Estudo grande e interessante, com uma questão importante a ser abordada, porém com algumas falhas metodológicas a meu ver:

  • O tempo de início para a anticoagulação não foi homogêneo, com alguns pacientes apresentando um tempo maior de evolução da doença antes de receber a dose maior;
  • A dose escolhida não foi muito diferente da dose habitual do ponto de vista clínico. Usar uma dose maior, como a preconizada pelo Grupo Francês envolvendo a sociedade de Hemostasia e Cuidados Peri-Operatórios, pudesse mostrar um desfecho diferente;
  • A indicação para inclusão no estudo não foi baseada em parâmetros de interesse, como níveis de D-dímero, fibrinogênio, hipoxemia grave ou obesidade, fatores esses que podem influenciar nos desfechos buscados.

Mensagem prática

Um tema interessante, porém ainda sem uma resposta definitiva.
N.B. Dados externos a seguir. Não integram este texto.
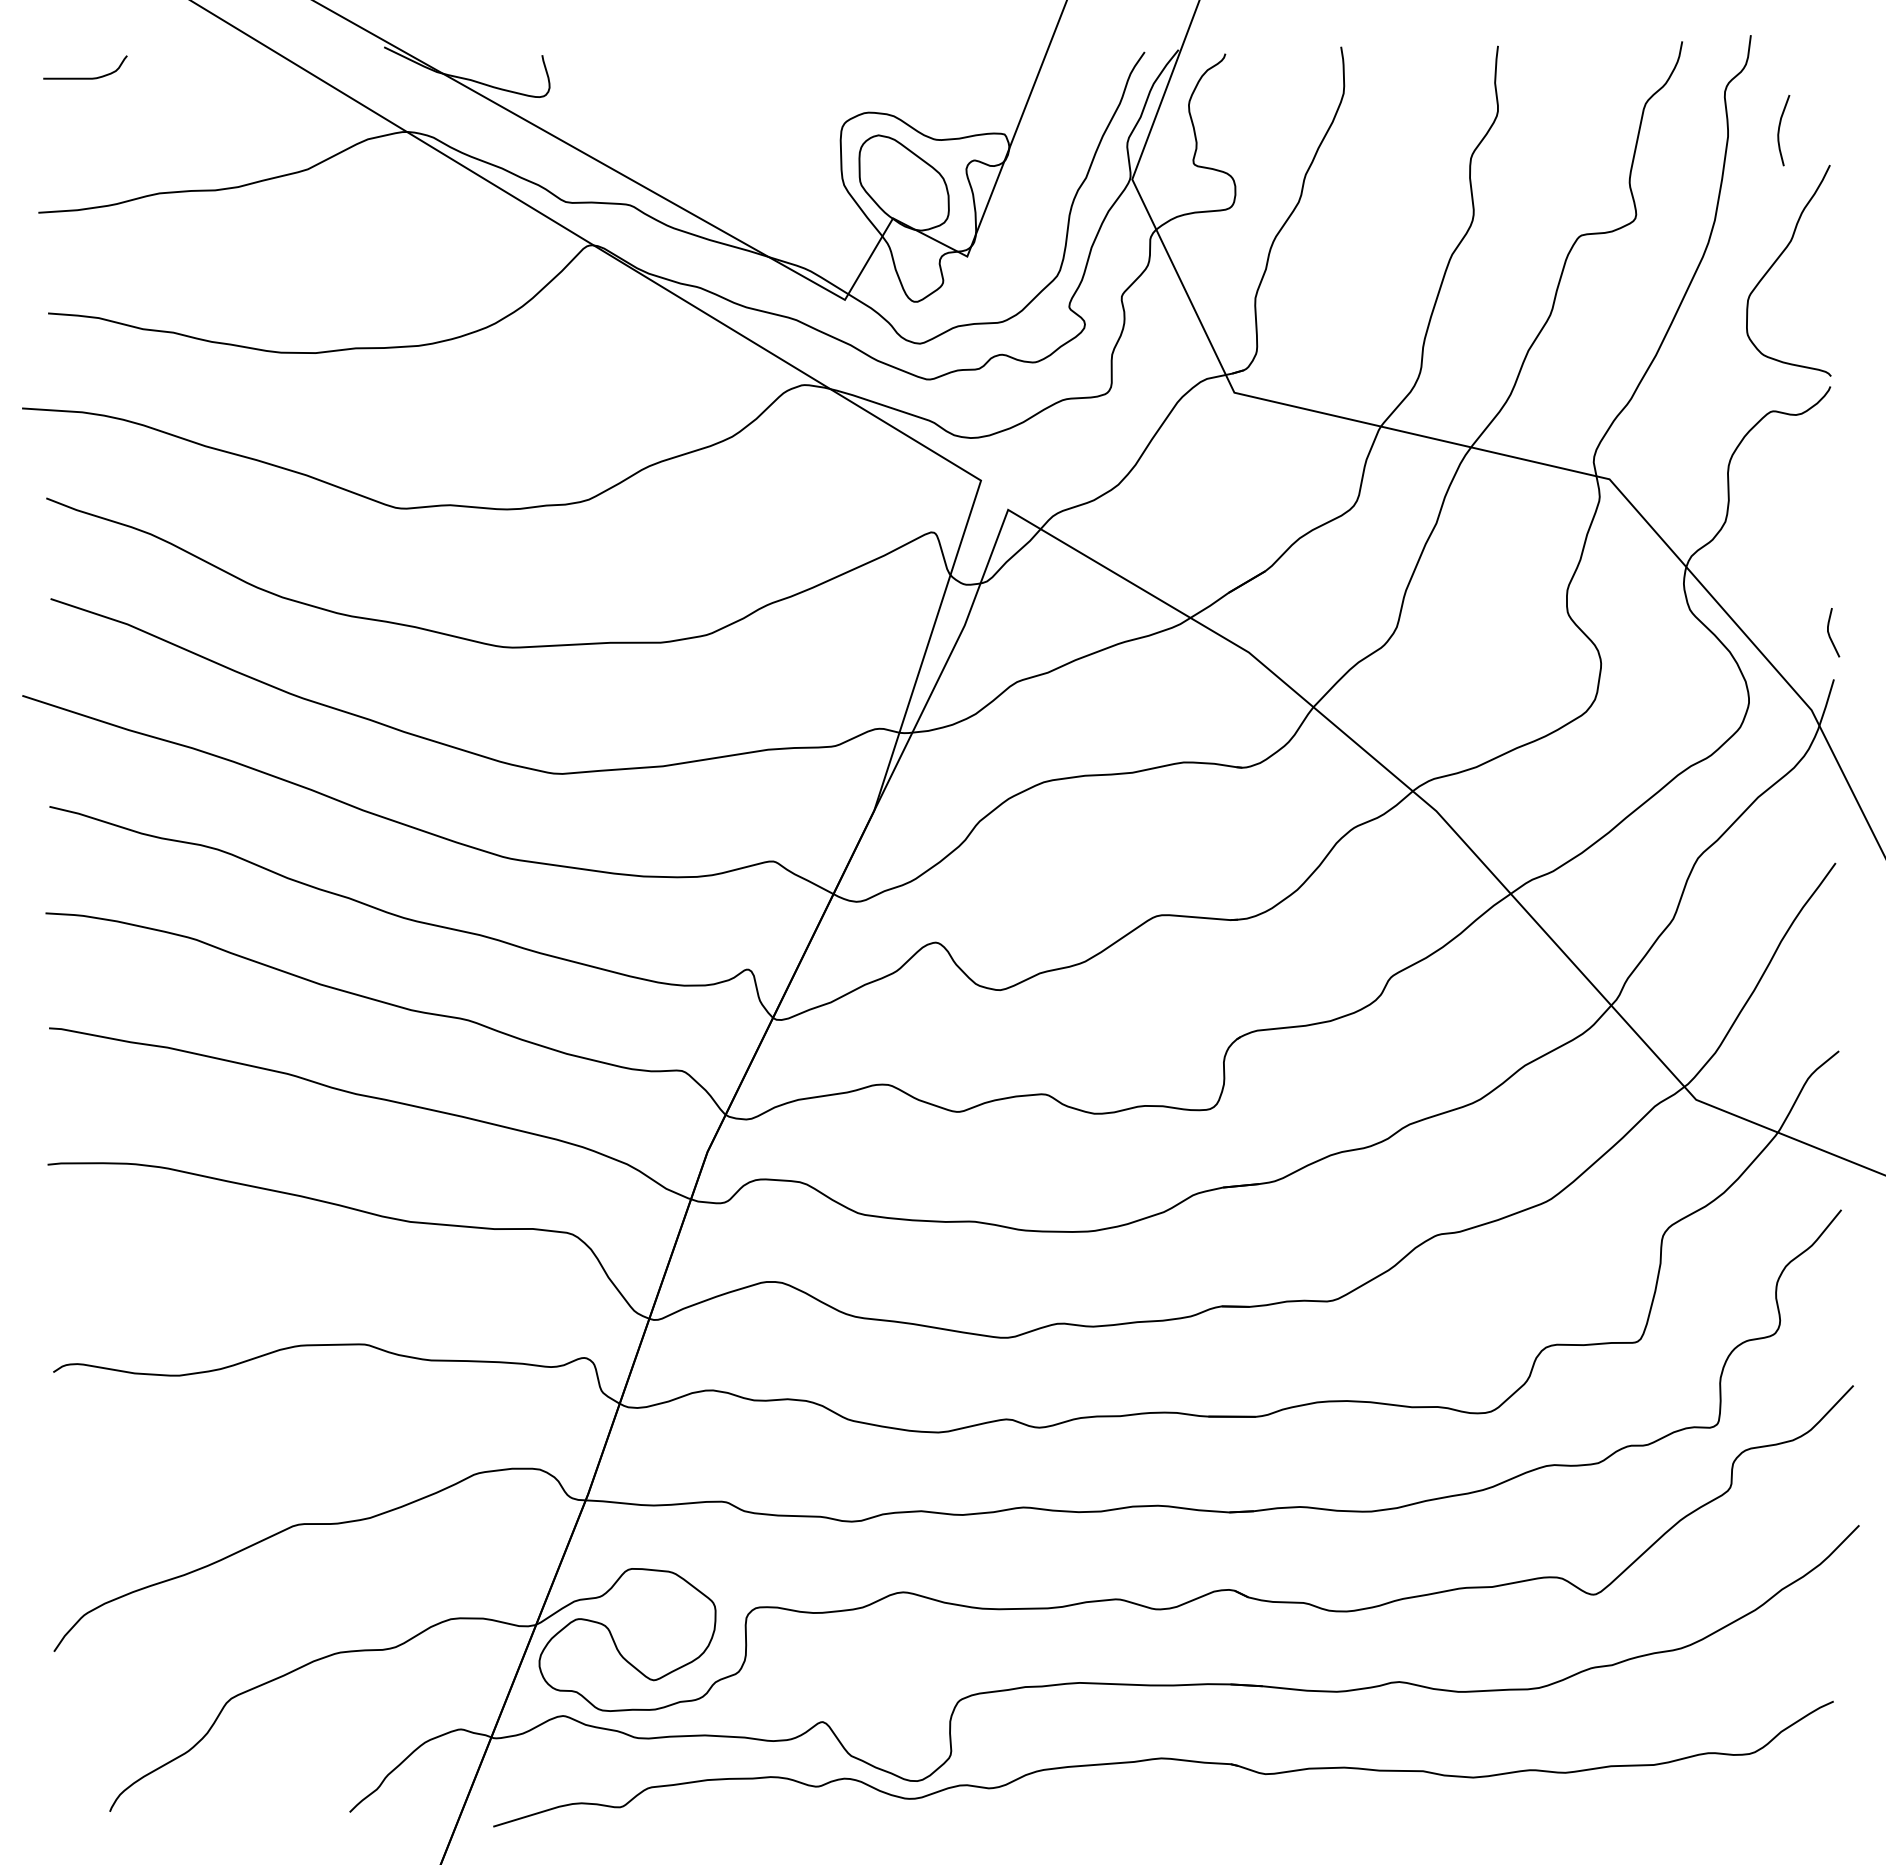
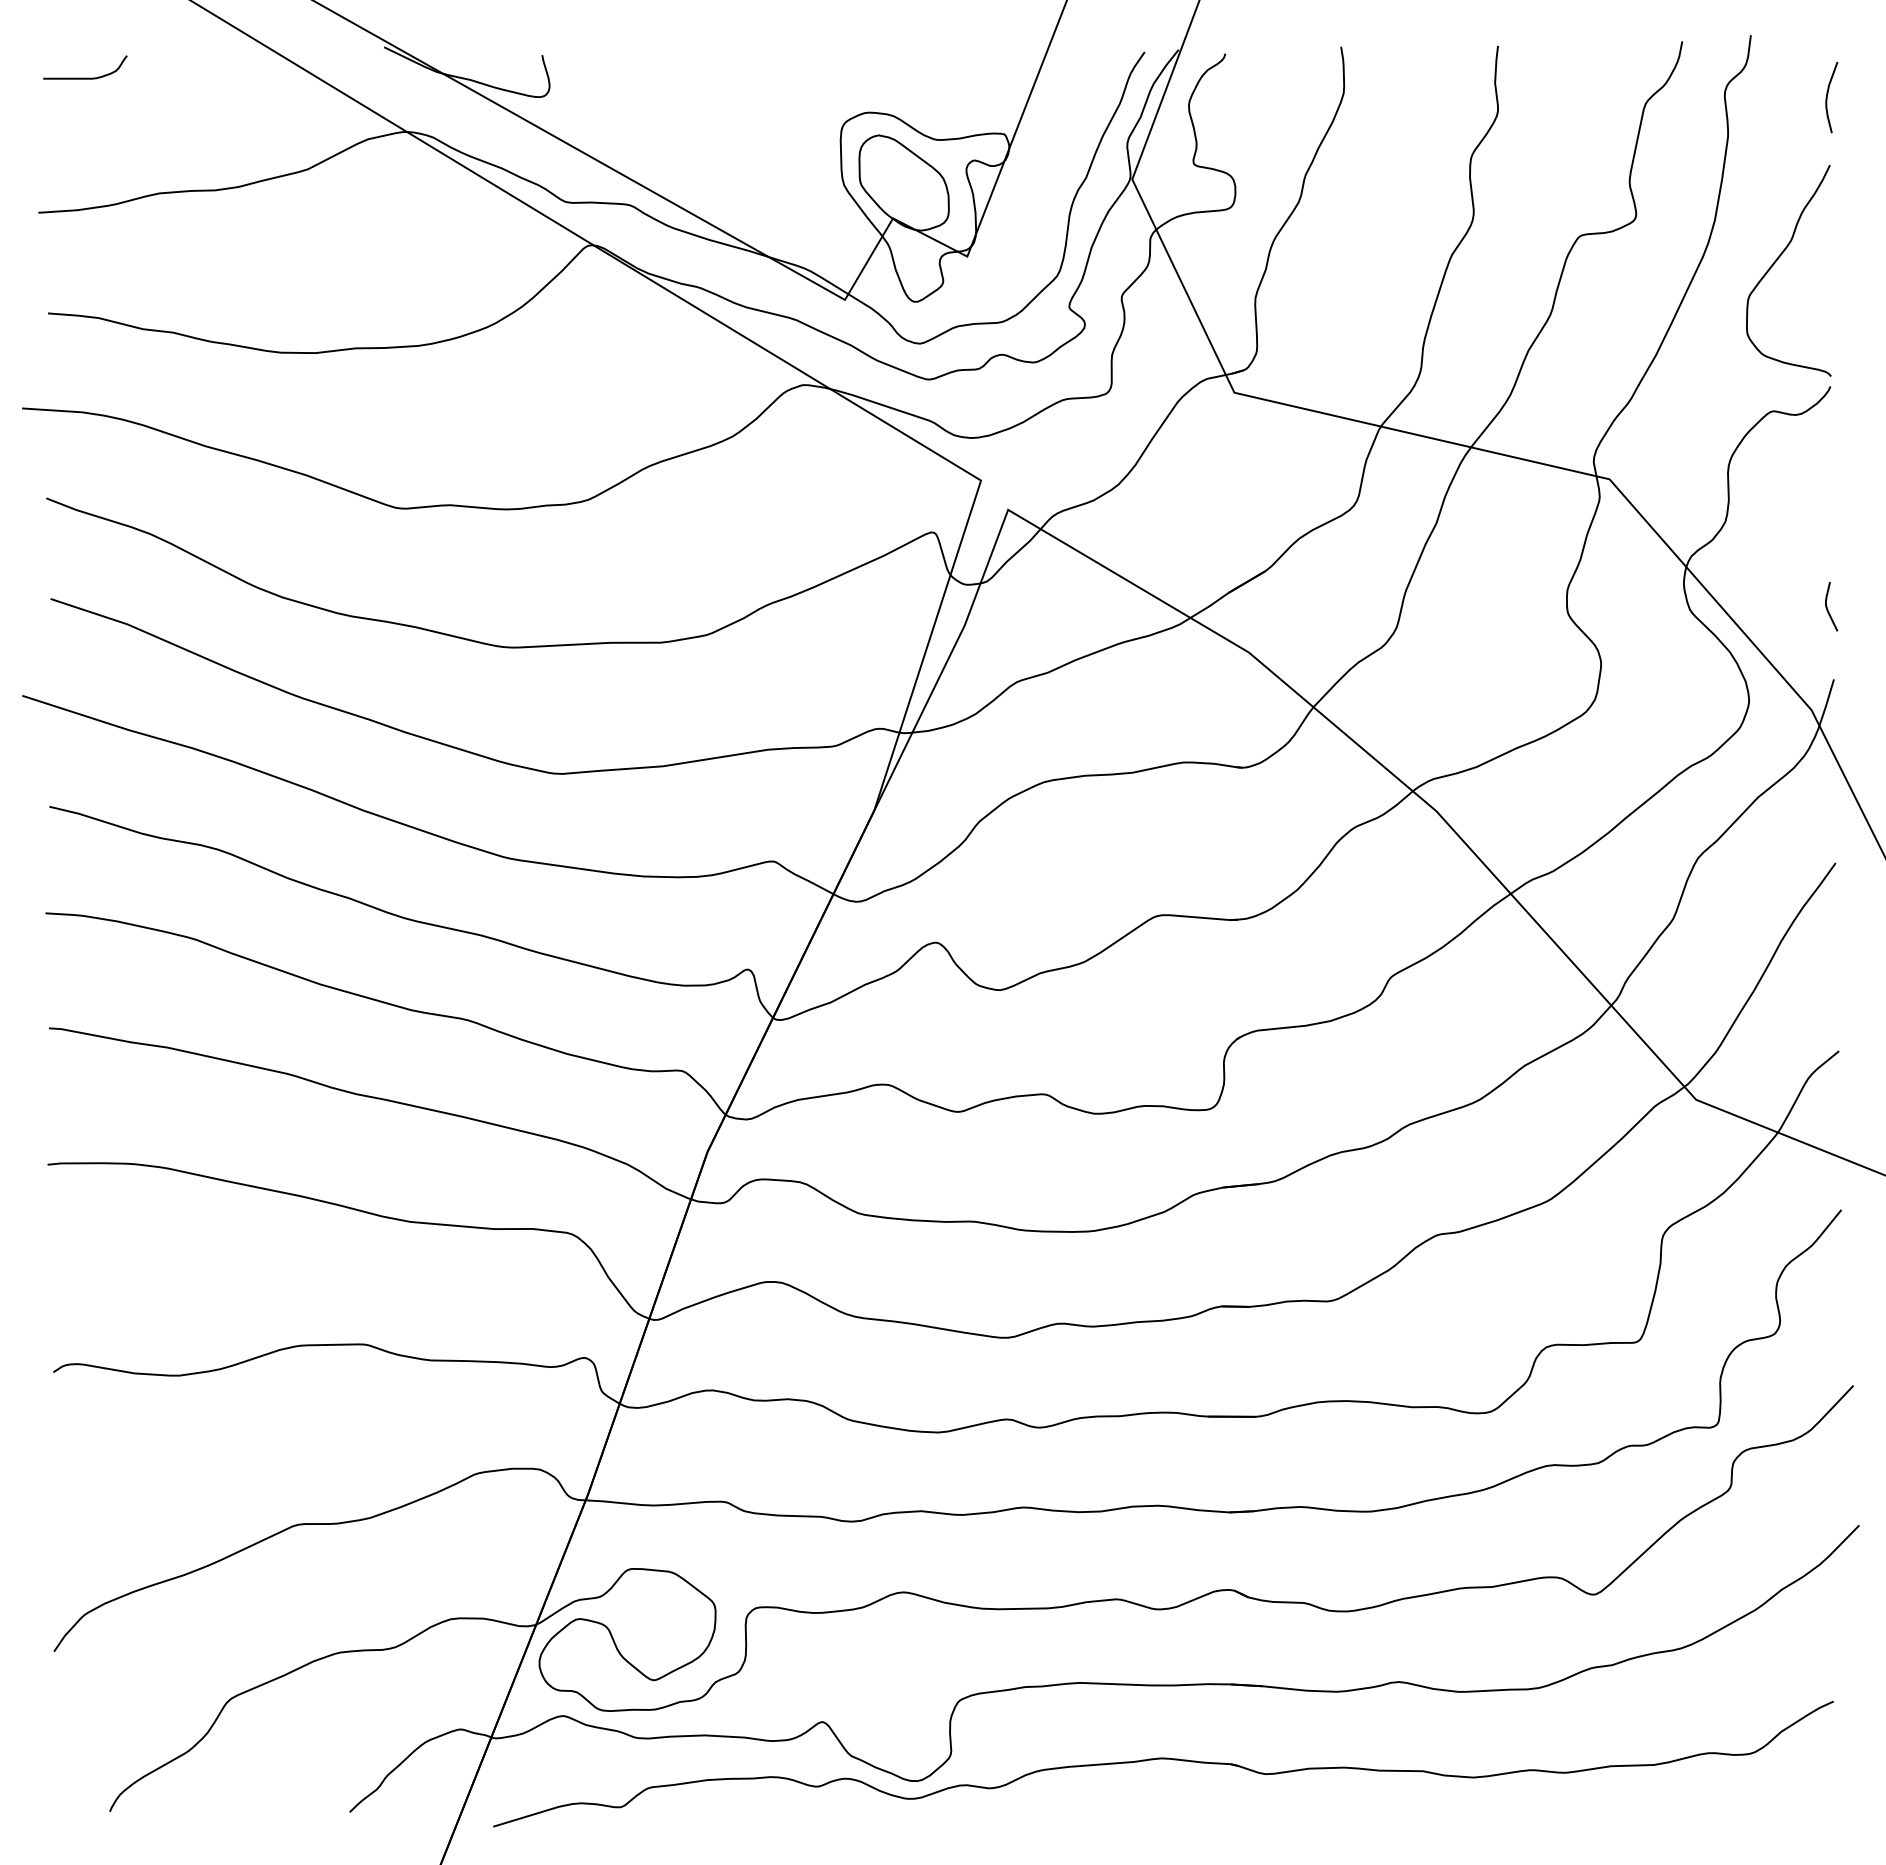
curve at (1779, 130) position: (1779, 130) -> (1827, 97)
curve at (1829, 632) position: (1829, 632) -> (1827, 606)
A Covid-19 leva a um estado pró-trombótico intenso e que está associado a um risco aumentado para o desenvolvimento de eventos tromboembólicos.

O uso de anticoagulante em dose plena, baseado em critérios clínicos e laboratoriais bem definidos, parece sensato e com aparente benefício em publicações recentes, sobretudo em estudo baseado nos critérios do grupo francês, publicado no CHEST.

No fim das contas, ainda é uma escolha individual de cada serviço.

Referências bibliográficas:

  1. Taccone FS, Gevenois PA, Peluso L, et al. Higher Intensity Thromboprophylaxis Regimens and Pulmonary Embolism in Critically Ill Coronavirus Disease 2019 Patients. Crit Care Med. 2020;48(11):e1087-e1090. doi: 10.1097/CCM.0000000000004548.
  2. Tang N, Li D, Wang X, et al: Abnormal coagulation parameters are associated with poor prognosis in patients with novel coronavirus pneumonia. J Thromb Haemost 2020; 18:844–847.
  3. Ackermann M, Verleden SE, Kuehnel M, et al. Pulmonary vascular endothelialitis, thrombosis, and angiogenesis in Covid-19. N Engl J Med. 2020;383 (2):120-128. doi: 10.1056/NEJMoa2015432.
  4. Tacquard C, Mansour A, Godon A, et al. Impact of high dose prophylactic anticoagulation in critically ill patients with Covid-19 pneumonia, CHEST (2021), doi: 10.1016/j.chest.2021.01.017.
  5. INSPIRATION Investigators, Sadeghipour P, et al. Effect of Intermediate-Dose vs Standard-Dose Prophylactic Anticoagulation on Thrombotic Events, Extracorporeal Membrane Oxygenation Treatment, or Mortality Among Patients With COVID-19 Admitted to the Intensive Care Unit: The INSPIRATION Randomized Clinical Trial. JAMA. 2021 Mar 18. doi: 10.1001/jama.2021.4152. Epub ahead of print. PMID: 33734299.